Records provided Block Start

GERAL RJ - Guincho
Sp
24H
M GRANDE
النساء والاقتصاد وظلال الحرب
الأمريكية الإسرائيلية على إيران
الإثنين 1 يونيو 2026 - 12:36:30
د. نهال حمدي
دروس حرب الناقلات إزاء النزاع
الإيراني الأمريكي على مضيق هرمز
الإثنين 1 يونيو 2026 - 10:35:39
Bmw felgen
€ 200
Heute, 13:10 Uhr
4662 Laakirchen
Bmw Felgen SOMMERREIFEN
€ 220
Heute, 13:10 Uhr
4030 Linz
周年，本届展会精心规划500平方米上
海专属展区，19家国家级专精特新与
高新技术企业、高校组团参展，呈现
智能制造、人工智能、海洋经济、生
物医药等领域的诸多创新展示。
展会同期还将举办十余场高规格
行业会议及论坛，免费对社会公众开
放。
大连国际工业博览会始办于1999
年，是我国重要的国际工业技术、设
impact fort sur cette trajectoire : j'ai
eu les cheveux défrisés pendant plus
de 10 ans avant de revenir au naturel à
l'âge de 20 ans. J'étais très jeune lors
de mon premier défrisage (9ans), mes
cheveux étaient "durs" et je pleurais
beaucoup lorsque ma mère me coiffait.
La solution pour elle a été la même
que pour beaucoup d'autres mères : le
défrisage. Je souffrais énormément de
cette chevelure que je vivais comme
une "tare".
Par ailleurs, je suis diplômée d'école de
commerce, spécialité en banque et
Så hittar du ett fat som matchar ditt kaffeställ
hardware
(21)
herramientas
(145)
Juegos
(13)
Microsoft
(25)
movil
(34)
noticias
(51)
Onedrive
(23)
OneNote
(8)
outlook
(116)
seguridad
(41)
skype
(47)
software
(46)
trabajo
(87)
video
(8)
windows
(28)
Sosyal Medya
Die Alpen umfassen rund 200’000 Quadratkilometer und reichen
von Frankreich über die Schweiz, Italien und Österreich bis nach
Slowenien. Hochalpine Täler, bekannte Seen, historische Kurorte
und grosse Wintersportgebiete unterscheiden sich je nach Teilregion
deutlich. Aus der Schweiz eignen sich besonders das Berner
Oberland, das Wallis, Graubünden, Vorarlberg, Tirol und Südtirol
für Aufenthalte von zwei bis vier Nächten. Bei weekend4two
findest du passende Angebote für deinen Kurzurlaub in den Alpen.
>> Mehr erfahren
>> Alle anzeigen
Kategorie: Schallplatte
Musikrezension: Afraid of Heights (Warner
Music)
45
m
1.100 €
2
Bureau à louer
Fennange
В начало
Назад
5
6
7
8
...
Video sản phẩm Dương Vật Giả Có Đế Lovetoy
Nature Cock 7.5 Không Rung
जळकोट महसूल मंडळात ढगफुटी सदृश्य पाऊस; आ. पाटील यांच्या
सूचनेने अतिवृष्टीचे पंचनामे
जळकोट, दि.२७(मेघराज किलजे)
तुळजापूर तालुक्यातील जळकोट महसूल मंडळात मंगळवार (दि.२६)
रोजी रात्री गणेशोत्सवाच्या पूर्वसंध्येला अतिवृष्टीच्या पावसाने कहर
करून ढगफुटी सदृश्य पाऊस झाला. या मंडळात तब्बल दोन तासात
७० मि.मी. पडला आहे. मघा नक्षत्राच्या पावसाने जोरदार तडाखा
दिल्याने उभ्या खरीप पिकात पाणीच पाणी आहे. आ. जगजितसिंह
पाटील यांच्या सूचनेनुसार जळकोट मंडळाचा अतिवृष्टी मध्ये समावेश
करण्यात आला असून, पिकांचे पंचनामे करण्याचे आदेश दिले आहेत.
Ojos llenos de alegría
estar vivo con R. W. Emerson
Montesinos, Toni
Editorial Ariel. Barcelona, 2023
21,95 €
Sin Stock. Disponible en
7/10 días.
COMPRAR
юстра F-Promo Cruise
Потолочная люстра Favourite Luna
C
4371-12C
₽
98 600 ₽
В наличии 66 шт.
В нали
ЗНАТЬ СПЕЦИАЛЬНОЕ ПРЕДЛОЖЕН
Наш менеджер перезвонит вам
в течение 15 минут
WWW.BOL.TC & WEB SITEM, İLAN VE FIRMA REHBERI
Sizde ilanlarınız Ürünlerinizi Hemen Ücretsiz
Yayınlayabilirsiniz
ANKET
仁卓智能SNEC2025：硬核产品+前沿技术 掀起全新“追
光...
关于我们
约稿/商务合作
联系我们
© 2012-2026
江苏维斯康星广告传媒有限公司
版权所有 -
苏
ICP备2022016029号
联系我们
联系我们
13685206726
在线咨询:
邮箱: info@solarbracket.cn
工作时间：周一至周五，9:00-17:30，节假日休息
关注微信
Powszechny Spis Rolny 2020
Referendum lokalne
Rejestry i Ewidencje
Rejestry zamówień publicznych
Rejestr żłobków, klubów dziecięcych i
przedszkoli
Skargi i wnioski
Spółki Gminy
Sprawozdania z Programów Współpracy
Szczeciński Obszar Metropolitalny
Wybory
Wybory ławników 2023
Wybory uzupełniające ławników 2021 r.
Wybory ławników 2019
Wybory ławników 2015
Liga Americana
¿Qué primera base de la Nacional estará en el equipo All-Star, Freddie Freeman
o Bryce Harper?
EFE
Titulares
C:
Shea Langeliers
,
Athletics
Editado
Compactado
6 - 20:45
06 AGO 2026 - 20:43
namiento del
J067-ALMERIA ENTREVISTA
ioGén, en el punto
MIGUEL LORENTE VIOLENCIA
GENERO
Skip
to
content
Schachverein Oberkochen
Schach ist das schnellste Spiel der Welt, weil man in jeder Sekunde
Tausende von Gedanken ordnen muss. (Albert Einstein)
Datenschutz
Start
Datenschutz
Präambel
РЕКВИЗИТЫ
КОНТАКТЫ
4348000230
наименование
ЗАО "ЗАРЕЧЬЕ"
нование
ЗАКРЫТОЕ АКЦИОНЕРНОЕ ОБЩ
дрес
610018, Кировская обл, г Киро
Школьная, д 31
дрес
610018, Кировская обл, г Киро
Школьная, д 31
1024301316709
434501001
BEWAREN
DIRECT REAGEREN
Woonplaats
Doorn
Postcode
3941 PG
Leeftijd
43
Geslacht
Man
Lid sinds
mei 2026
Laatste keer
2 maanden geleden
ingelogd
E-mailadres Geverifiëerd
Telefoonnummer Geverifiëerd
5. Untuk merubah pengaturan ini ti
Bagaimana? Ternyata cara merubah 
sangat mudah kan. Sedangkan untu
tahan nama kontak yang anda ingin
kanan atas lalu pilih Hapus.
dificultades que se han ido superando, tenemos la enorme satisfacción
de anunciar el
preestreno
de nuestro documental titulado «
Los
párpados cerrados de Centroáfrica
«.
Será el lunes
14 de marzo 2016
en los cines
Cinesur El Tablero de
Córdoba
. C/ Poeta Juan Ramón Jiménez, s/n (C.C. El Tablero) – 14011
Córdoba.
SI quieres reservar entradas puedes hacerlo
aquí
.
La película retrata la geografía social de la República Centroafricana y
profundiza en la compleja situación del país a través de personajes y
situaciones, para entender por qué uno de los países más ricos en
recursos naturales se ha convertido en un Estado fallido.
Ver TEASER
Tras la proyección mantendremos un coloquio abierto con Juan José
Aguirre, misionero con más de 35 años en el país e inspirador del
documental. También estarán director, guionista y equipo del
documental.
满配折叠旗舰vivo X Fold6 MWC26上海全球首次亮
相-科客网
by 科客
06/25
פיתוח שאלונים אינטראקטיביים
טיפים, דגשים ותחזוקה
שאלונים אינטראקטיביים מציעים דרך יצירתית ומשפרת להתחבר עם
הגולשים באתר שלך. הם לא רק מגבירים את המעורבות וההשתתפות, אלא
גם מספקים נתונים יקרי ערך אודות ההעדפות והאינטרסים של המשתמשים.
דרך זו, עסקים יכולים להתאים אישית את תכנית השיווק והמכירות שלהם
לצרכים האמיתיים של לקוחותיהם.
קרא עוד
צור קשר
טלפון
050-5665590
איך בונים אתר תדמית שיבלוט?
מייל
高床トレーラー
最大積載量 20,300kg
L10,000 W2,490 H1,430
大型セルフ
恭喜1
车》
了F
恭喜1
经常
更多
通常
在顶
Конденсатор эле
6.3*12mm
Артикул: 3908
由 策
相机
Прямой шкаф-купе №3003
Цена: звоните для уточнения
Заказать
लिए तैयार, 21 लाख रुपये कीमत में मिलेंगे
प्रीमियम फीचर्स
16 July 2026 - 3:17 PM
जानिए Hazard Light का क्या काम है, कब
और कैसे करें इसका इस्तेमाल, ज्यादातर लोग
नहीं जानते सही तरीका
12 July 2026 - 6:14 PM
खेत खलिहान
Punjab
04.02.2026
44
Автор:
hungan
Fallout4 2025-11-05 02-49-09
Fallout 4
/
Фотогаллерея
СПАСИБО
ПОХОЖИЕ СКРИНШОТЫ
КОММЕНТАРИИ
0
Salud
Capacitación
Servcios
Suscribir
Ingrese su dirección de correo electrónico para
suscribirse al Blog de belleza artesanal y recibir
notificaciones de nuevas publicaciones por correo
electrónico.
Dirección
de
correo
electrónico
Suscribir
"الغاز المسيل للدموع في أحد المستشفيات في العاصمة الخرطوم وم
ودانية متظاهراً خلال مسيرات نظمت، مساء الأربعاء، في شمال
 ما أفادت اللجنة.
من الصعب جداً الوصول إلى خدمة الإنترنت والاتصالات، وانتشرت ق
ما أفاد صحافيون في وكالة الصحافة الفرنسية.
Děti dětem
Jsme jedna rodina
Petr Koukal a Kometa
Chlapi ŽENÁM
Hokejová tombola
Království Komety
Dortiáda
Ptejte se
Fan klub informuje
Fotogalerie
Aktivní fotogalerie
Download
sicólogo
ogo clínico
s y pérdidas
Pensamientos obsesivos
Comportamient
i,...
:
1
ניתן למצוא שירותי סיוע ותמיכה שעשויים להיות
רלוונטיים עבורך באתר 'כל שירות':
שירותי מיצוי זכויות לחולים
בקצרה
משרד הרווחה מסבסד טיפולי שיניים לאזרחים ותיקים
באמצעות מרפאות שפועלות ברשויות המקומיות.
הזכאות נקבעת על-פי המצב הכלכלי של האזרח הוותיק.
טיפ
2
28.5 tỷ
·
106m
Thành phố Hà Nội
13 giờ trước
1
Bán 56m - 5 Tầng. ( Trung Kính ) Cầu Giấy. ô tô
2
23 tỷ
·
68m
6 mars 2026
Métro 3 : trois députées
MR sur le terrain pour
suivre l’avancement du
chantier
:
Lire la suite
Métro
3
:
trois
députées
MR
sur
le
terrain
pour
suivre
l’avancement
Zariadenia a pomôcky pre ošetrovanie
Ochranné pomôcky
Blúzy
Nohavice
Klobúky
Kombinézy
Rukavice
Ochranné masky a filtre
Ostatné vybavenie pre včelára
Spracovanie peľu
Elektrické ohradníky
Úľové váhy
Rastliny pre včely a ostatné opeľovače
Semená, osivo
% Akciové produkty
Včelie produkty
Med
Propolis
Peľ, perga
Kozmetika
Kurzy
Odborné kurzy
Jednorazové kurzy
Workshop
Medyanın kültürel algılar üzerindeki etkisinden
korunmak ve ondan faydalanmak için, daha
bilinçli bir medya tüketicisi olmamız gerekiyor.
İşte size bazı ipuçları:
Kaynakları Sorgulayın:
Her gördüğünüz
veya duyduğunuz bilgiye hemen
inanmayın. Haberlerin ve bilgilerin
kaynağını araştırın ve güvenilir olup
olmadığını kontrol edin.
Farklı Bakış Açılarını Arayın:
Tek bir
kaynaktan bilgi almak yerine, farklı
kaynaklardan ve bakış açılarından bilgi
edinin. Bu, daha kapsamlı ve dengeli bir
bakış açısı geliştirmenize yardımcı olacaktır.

Records provided Block End

Return every line holding the word "الإثنين" from the records.

## Exercise output
الإثنين 1 يونيو 2026 - 12:36:30
الإثنين 1 يونيو 2026 - 10:35:39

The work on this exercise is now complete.